• _TASK STATEMENT_: Each line from the one containing "Vogeltuininspiratie voor iedereen met een" through the final line below must be reproduced exactly, and no others.

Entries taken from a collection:
*****
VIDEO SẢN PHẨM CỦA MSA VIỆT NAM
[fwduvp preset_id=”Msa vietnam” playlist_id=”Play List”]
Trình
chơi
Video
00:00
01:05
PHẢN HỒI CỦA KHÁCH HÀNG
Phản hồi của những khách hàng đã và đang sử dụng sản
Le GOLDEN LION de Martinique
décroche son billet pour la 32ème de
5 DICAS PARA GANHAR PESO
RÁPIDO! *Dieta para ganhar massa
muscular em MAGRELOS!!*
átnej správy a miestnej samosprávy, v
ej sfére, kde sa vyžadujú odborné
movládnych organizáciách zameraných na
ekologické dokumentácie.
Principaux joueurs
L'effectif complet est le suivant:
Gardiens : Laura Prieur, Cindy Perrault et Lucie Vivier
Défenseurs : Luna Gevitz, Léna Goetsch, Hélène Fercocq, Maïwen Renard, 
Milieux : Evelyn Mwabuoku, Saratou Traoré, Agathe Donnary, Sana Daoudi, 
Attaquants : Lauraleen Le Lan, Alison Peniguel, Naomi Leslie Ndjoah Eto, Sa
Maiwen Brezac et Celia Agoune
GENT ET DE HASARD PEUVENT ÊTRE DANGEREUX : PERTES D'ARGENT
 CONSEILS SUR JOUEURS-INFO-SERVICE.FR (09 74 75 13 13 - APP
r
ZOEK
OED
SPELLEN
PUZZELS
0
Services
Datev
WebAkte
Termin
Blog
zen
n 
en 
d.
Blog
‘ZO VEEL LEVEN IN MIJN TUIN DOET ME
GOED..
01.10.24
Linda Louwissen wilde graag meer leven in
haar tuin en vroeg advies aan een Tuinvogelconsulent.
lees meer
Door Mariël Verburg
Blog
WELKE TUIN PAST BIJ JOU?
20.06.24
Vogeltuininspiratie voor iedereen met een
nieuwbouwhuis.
*****
• _TASK SOLUTION_:
Vogeltuininspiratie voor iedereen met een
nieuwbouwhuis.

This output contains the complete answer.